En 2012, les Grecs avaient eu peur.

Mais de 2012 à 2015, la politique néolibérale et déflationniste appliquée en Grèce par le gouvernement – droite et « socialistes » –, a été si injuste, si imbécile, si inefficace, si destructrice de toute une société – à l’exception des plus favorisés, merci pour eux, ils vont très bien ! – qu’en janvier dernier, les Grecs ont dit une première fois que non, ils ne seraient plus des rayades. À tort ou à raison, trop d’entre eux pensaient désormais qu’ils n’avaient plus rien à perdre.

Ce soir, ils viennent de le dire une seconde fois. Haut et fort. Depuis huit jours, nous nous demandions s’ils auraient l’audace. Car depuis huit jours, les pressions, les menaces n’ont pas cessé : Armaguedon, l’Apocalypse est pour demain ! Les banksters de la Banque centrale européenne ont aussi essayé le coup de l’étouffement : avec la fermeture des banques devenue inévitable, au moins on allait faire peur aux retraités !!! Manque de pot… J’ai croisé Paraskévi, tout à l’heure, juste avant de remonter au village : c’est une vieille dame charmante et très digne, qui a été très malade il y a deux ans, plus de 80 ans, elle a élevé trois filles et trois garçons, tenu un restaurant, aujourd'hui un bar avec un de ses fils, en même temps qu'elle continue à s'occuper des Rooms to let de la famille : c'est bien connu, les chauffeurs de taxi grecs sont aveugles, tous les Grecs feignants et en retraite à 45 ans... comme écriraient le Bild ou Libération, comme diraient un Quatremer ou un Guetta, un Leparmentier ou un Couturier, un SPD allemand ou un socialiste français. Elle était bien contente, Paraskévi, le premier signe qu’elle m’a fait avec un grand sourire aux lèvres, comme je m'approchais pour l'embrasser, c’est de taper du plat de sa main droite sur le poing serré de sa main gauche : et bien profond !

Plus tôt, nous avions vu un de ses fils (il a vécu et travaillé longtemps aux Pays-Bas) descendre les marches du bureau de vote : « Nein, nein et nein », nous avait-il répondu lorsque nous lui avions posé LA question.

Nisyros, 800 habitants, a voté Οχι à 70 %, le Dodécannèse à 65 %, un peu plus que la moyenne nationale. Mais ce qui est passionnant, c’est de voir que le Non l’emporte partout. Même en 1974, après la chute des Colonels, lors du dernier référendum – monarchie ou république ? –, alors que la République l’avait emporté par 69,18 % des suffrages exprimés, les nomes (départements) de Laconie – fief réactionnaire du sud – et des Rhodopes au nord avaient voté pour la monarchie. Cette fois, ces deux nomes-là ont également voté Non. Comme le fief méssénien de l’ultradroitier Samaras, comme l’Épire ou les confins bulgares, structurellement de droite depuis la guerre civile. Dimitra, qui cultive les pommes de terre à Névrokopi (les meilleurs de Grèce !), un petit village du nome de Drama, près de la frontière bulgare, m’a envoyé ce SMS : « Sur 2021 voix que j’ai comptées, 1228 disent Non. Je n’en crois pas mes yeux !! La droite était toujours largement majoritaire ici. »

__Consignes__
1) Répondez à ces questions sur le texte consacré au référendum grec :
(a) Combien d'habitants compte Nisyros ?
(b) Dans quel pays un des fils de Paraskévi a-t-il longtemps vécu et travaillé ?
(c) Que cultive Dimitra à Névrokopi ?
2) Rédigez la suite du texte sur le référendum grec en partant de sa dernière phrase.

__Données affichées__

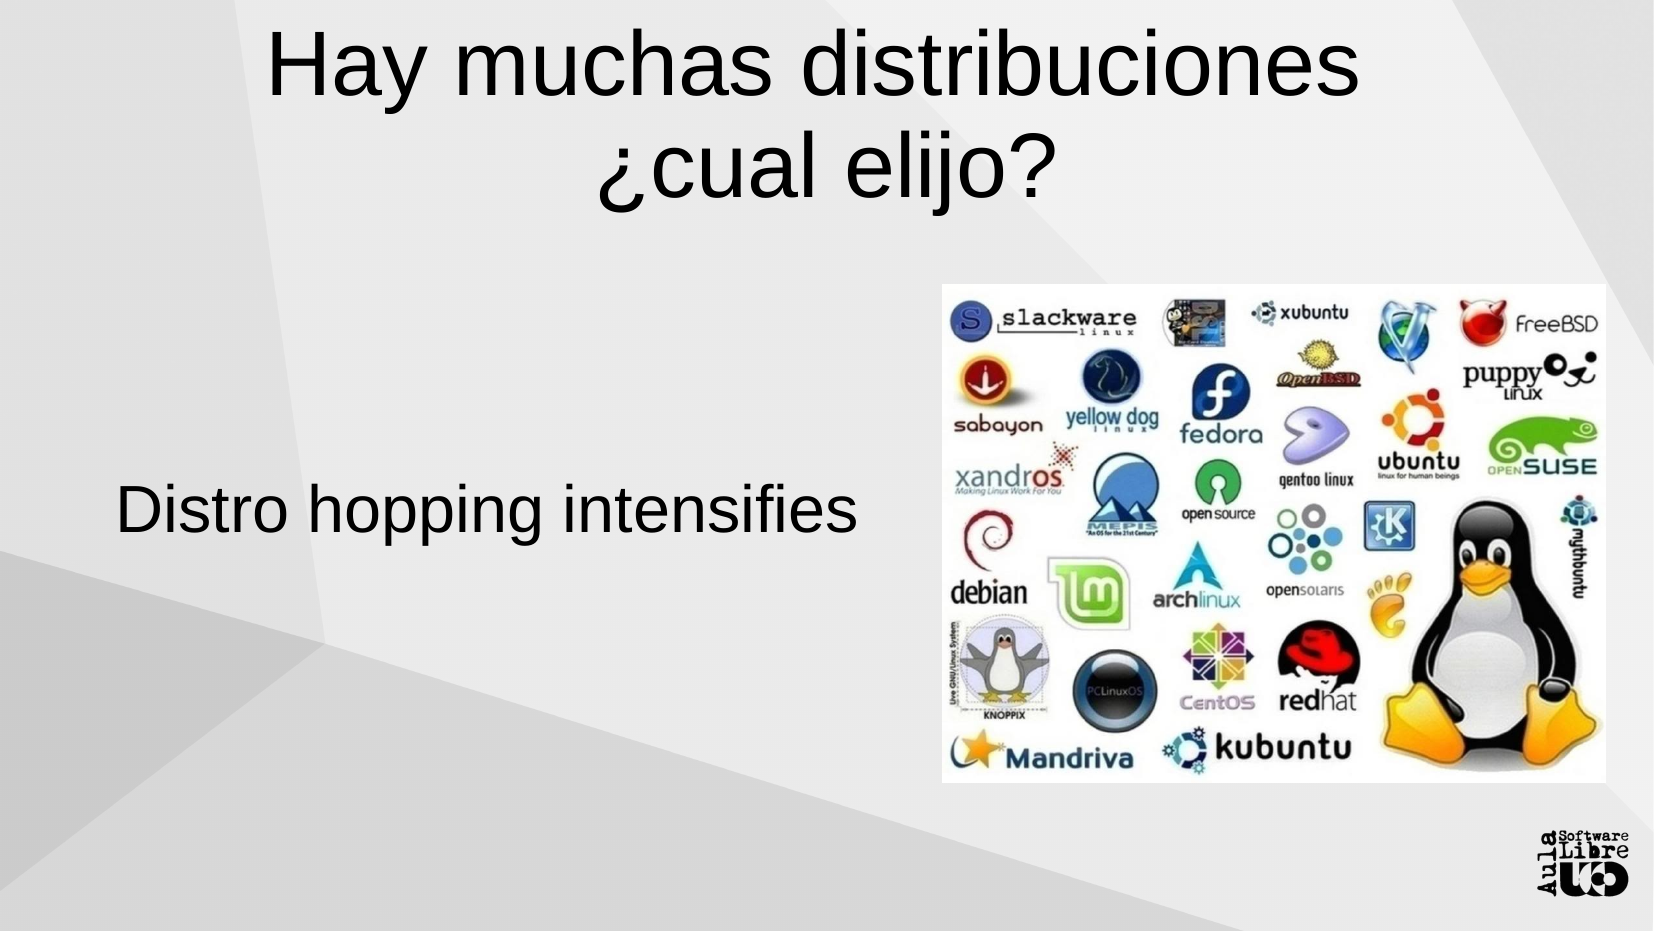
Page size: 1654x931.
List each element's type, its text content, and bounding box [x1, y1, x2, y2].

__Réponses__
1)
(a) Nisyros compte 800 habitants.
(b) Il a vécu et travaillé aux Pays-Bas.
(c) Elle cultive des pommes de terre.

2)
C’est un vrai vote national, franc et massif.

Accueilli ici dans le plus grand calme ; presque avec indifférence.

Moi, c’est une soirée dont je me rappellerai longtemps. Confiant au début de la campagne, j’ai eu un coup de mou au milieu de la semaine, lorsque j’ai vu l’incroyable violence de la campagne de trouille. Depuis deux jours, je pensais de nouveau que le Non allait l’emporter… Frédéric refusait de donner le moindre pronostic. Aujourd’hui, je pensais à un 52-48 pour le Non, j’espérais 55 – sans y croire. Lorsque nous sommes arrivés à Mandraki, sur le coup de 19h30, j’avais une boule à l’estomac… Puis on a vu les télés qui donnaient une légère avance pour le Non et ce fut le soulagement. Puis, devant un ouzo, une assiette de tyrokaftéri (fromage pimenté) et une autre de beignets à la pastourma et au fromage, nous avons senti l’espoir monter en voyant les résultats régionaux qui donnaient bien plus qu’une petite avance… Je n’en ai pas cru mes yeux en voyant la première estimation à 61 % !!!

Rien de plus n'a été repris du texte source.